PAGE TEXT:
______

Re: SSH Tunneling issue with Apache Spark

2023-12-06 Thread Venkatesan Muniappan
Thanks for the clarification. I will try to do plain jdbc connection on
Scala/Java and will update this thread on how it goes.

*Thanks,*
*Venkat*



On Thu, Dec 7, 2023 at 9:40 AM Nicholas Chammas 
wrote:

> PyMySQL has its own implementation
> <https://github.com/PyMySQL/PyMySQL/blob/f13f054abcc18b39855a760a84be0a517f0da658/pymysql/protocol.py>
>  of
> the MySQL client-server protocol. It does not use JDBC.
>
>
> On Dec 6, 2023, at 10:43 PM, Venkatesan Muniappan <
> venkatesa...@noonacademy.com> wrote:
>
> Thanks for the advice Nicholas.
>
> As mentioned in the original email, I have tried JDBC + SSH Tunnel using
> pymysql and sshtunnel and it worked fine. The problem happens only with
> Spark.
>
> *Thanks,*
> *Venkat*
>
>
>
> On Wed, Dec 6, 2023 at 10:21 PM Nicholas Chammas <
> nicholas.cham...@gmail.com> wrote:
>
>> This is not a question for the dev list. Moving dev to bcc.
>>
>> One thing I would try is to connect to this database using JDBC + SSH
>> tunnel, but without Spark. That way you can focus on getting the JDBC
>> connection to work without Spark complicating the picture for you.
>>
>>
>> On Dec 5, 2023, at 8:12 PM, Venkatesan Muniappan <
>> venkatesa...@noonacademy.com> wrote:
>>
>> Hi Team,
>>
>> I am facing an issue with SSH Tunneling in Apache Spark. The behavior is
>> same as the one in this Stackoverflow question
>> <https://stackoverflow.com/questions/68278369/how-to-use-pyspark-to-read-a-mysql-database-using-a-ssh-tunnel>
>> but there are no answers there.
>>
>> This is what I am trying:
>>
>>
>> with SSHTunnelForwarder(
>> (ssh_host, ssh_port),
>> ssh_username=ssh_user,
>> ssh_pkey=ssh_key_file,
>> remote_bind_address=(sql_hostname, sql_port),
>> local_bind_address=(local_host_ip_address, sql_port)) as tunnel:
>> tunnel.local_bind_port
>> b1_semester_df = spark.read \
>> .format("jdbc") \
>> .option("url", b2b_mysql_url.replace("<>", 
>> str(tunnel.local_bind_port)))
>> \
>> .option("query", b1_semester_sql) \
>> .option("database", 'b2b') \
>> .option("password", b2b_mysql_password) \
>> .option("driver", "com.mysql.cj.jdbc.Driver") \
>> .load()
>> b1_semester_df.count()
>>
>> Here, the b1_semester_df is loaded but when I try count on the same Df it
>> fails saying this
>>
>> 23/12/05 11:49:17 ERROR TaskSetManager: Task 0 in stage 2.0 failed 4
>> times; aborting job
>> Traceback (most recent call last):
>>   File "", line 1, in 
>>   File "/usr/lib/spark/python/pyspark/sql/dataframe.py", line 382, in
>> show
>> print(self._jdf.showString(n, 20, vertical))

______

RAW DATA:
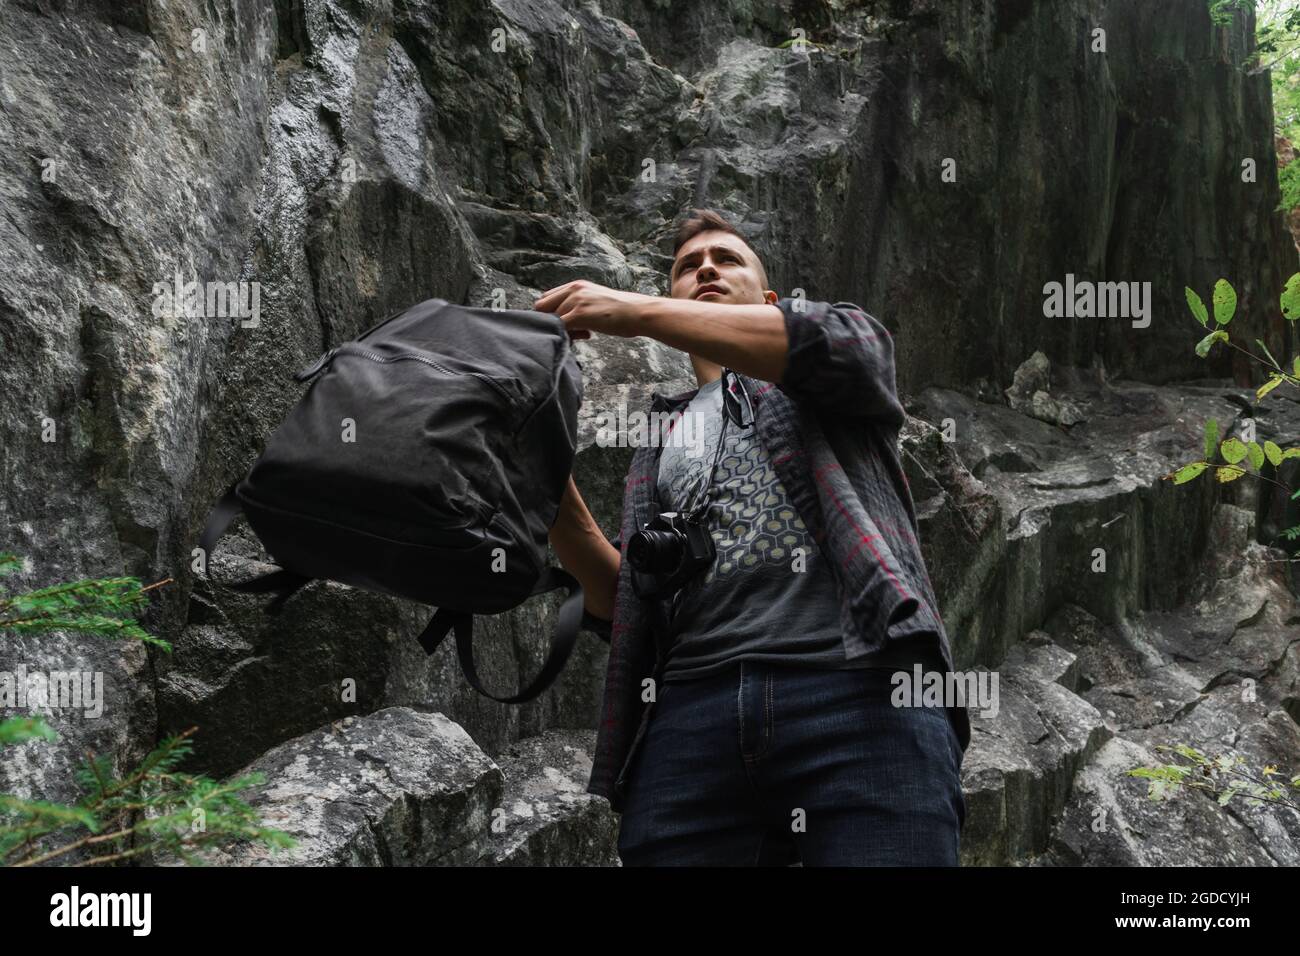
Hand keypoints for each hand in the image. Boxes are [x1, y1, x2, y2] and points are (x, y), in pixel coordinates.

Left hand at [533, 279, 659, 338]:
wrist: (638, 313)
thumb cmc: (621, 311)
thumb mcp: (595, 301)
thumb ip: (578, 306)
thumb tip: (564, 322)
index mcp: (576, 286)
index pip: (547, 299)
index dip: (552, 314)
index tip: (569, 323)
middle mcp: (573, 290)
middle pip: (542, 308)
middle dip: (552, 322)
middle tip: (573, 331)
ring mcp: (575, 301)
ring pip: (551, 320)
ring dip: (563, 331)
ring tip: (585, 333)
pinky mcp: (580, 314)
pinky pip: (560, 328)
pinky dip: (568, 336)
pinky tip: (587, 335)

______

TASK BRIEF: Continue the mailing-list thread on SSH tunneling with Apache Spark from the point where it stops.

RESPONSE AREA:
>>   File
>> "/usr/lib/spark/python/lib/py4j-0.10.7-src.zip/py4j/java_gateway.py", line
>> 1257, in __call__
>>   File "/usr/lib/spark/python/pyspark/sql/utils.py", line 63, in deco
>> return f(*a, **kw)
>>   File "/usr/lib/spark/python/lib/py4j-0.10.7-src.zip/py4j/protocol.py",
>> line 328, in get_return_value
>> py4j.protocol.Py4JJavaError: An error occurred while calling
>> o284.showString.
>> : org.apache.spark.SparkException: Job aborted due to stage failure: Task
>> 0 in stage 2.0 failed 4 times, most recent failure: Lost task 0.3 in stage
>> 2.0 (TID 11, ip-172-32-108-1.eu-central-1.compute.internal, executor 3):
>> com.mysql.cj.jdbc.exceptions.CommunicationsException: Communications link
>> failure
>>
>> However, the same is working fine with pandas df. I have tried this below
>> and it worked.
>>
>>
>> with SSHTunnelForwarder(
>> (ssh_host, ssh_port),
>> ssh_username=ssh_user,
>> ssh_pkey=ssh_key_file,
>> remote_bind_address=(sql_hostname, sql_port)) as tunnel:
>> conn = pymysql.connect(host=local_host_ip_address, user=sql_username,
>> passwd=sql_password, db=sql_main_database,
>> port=tunnel.local_bind_port)
>> df = pd.read_sql_query(b1_semester_sql, conn)
>> spark.createDataFrame(df).createOrReplaceTempView("b1_semester")
>>
>> So wanted to check what I am missing with my Spark usage. Please help.
>>
>> *Thanks,*
>> *Venkat*
>>
>>
>>
>


Re: SSH Tunneling issue with Apache Spark

2023-12-06 Thread Venkatesan Muniappan
Thanks for the advice Nicholas.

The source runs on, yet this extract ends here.